Aljechins "Klassiker" ist heute ebenso wertvoll und interessant für das Studium wie vor 40 Jahren. Die ausgezeichneten, unverändert übernommenen Kommentare erschließen dem Leser den Gehalt der taktisch wie positionell überzeugenden Partien.
Wirklicher Klassiker
Der vierte Weltmeister Alexander Aljechin besaß einen unternehmungslustigen Stil und legte nur selten Partien auf Remis an. Seine Leidenschaft für das Schach war groß, nach eigenen Worten trainierte er jeden Tag grundsätzlich acht Stunden lang. Aljechins entschlossenes Streben nach dem Weltmeistertitel dokumentieren zwei Bücher: Auf dem Wege zur Weltmeisterschaft 1923-1927 versammelt die Partien aus den letzten Jahren vor der Erringung der Weltmeisterschaft im Jahr 1927. Jedoch schrieb Aljechin das Werk erst nach dem Titelgewinn; es erschien 1932.

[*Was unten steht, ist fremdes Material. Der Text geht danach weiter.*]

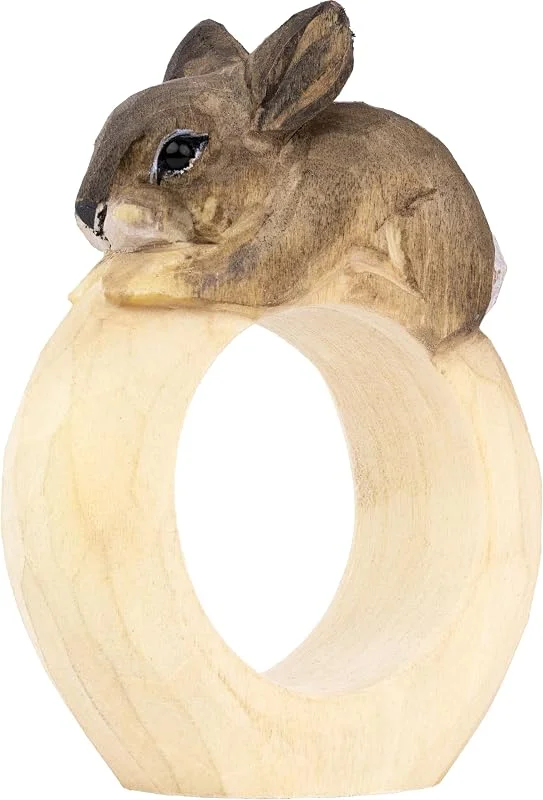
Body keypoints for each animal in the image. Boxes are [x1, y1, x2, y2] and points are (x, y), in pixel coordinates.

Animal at [74, 1, 497, 347]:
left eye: (178, 153)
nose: (85, 214)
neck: (284, 172)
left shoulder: (306, 221)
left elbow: (205, 273)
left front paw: (117, 283)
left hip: (423, 222)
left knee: (432, 320)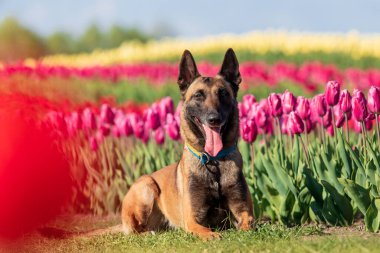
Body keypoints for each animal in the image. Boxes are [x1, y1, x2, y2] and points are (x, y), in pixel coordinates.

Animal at [120, 48, 254, 240]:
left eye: (223, 93)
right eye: (198, 95)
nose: (214, 119)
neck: (213, 161)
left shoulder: (244, 211)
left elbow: (248, 224)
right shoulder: (192, 219)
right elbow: (205, 231)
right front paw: (212, 235)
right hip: (146, 186)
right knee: (133, 231)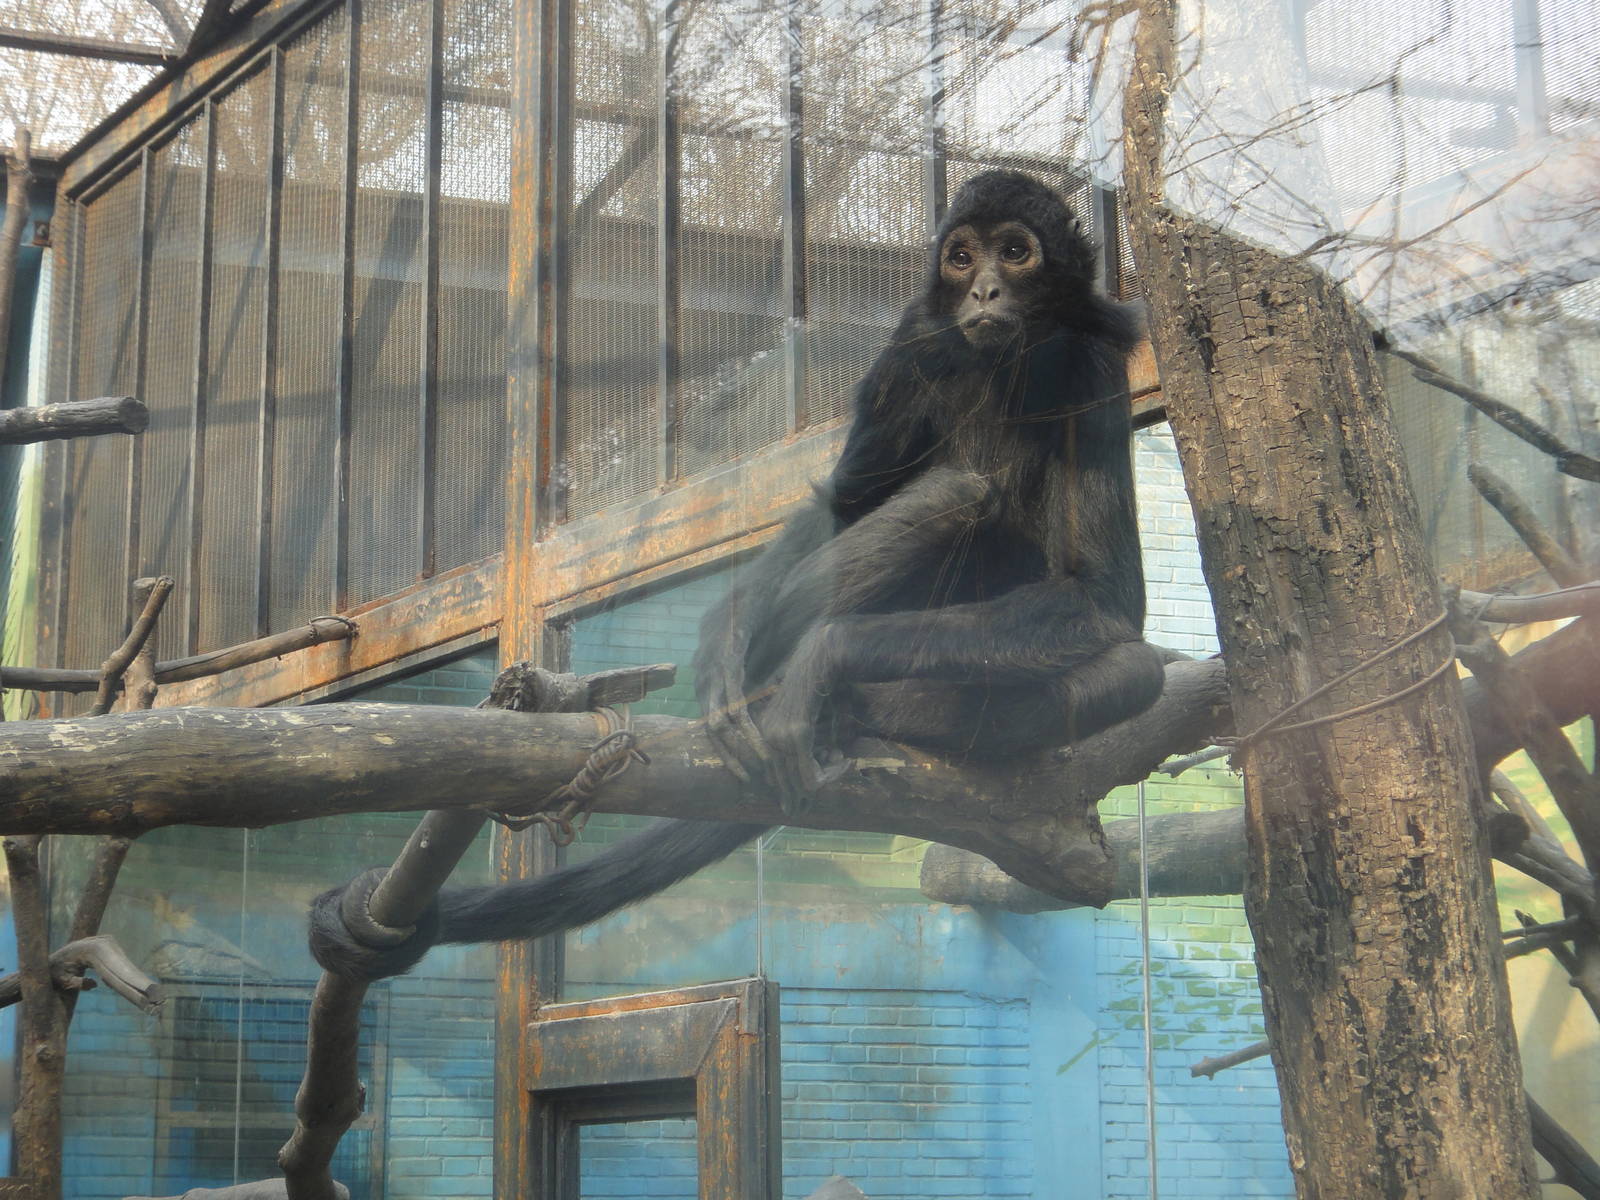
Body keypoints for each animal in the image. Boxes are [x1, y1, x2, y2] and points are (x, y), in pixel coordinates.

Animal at [309, 170, 1164, 982]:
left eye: (1015, 253)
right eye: (962, 258)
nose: (984, 290)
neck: (1000, 359)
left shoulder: (1095, 357)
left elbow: (1106, 603)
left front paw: (829, 657)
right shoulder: (915, 340)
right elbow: (843, 499)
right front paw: (726, 645)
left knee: (1130, 665)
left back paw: (871, 706)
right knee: (953, 494)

Am Anfang von Auf dem Wege zur Weltmeisterschaft 1923-1927 schrieb Aljechin: "... war mir damals [1924] Capablanca zweifellos überlegen ... Capablanca verhielt sich übrigens zu meinen Absichten zwar korrekt, jedoch kühl, und so wurde es mir klar, daß in nächster Zeit mit einer Verwirklichung unseres Wettkampfes nicht zu rechnen sei. Um so mehr galt es mir nun, an meiner Vervollkommnung zu arbeiten..."
Ein wichtiger Bestandteil dieser Arbeit war das vorliegende Meine besten Partien 1908-1923, welches Aljechin nach seiner Herausforderung an Capablanca 1924 schrieb. Die Arbeit an dem Buch diente ihm zur Vorbereitung, er nahm seine Aufgabe ernst. Die kritischen Analysen der 100 enthaltenen Partien machen das Buch zu einem wirklichen Klassiker. Manche ziehen das Werk sogar dem späteren Auf dem Wege zur Weltmeisterschaft 1923-1927 vor, aber darüber läßt sich streiten. Letzteres Buch enthält neben hervorragenden Partieerläuterungen auch begleitende Texte des Weltmeisters, es bietet daher allen nicht nur auf Analysen fixierten Lesern eine angenehmere Lektüre.
Dieser Mangel der früheren Partiesammlung wurde vom Verleger annähernd dadurch wettgemacht, daß der deutschen Ausgabe mehrere Extras mit auf den Weg gegeben wurden: Ein achtseitiges Vorwort von Savielly Tartakower und ein achtseitiger Anhang "Aljechins Eröffnungsbehandlung in moderner Sicht", den Kurt Richter Mitte der sechziger Jahre schrieb. Der englischen Ausgabe fehlen diese Beigaben.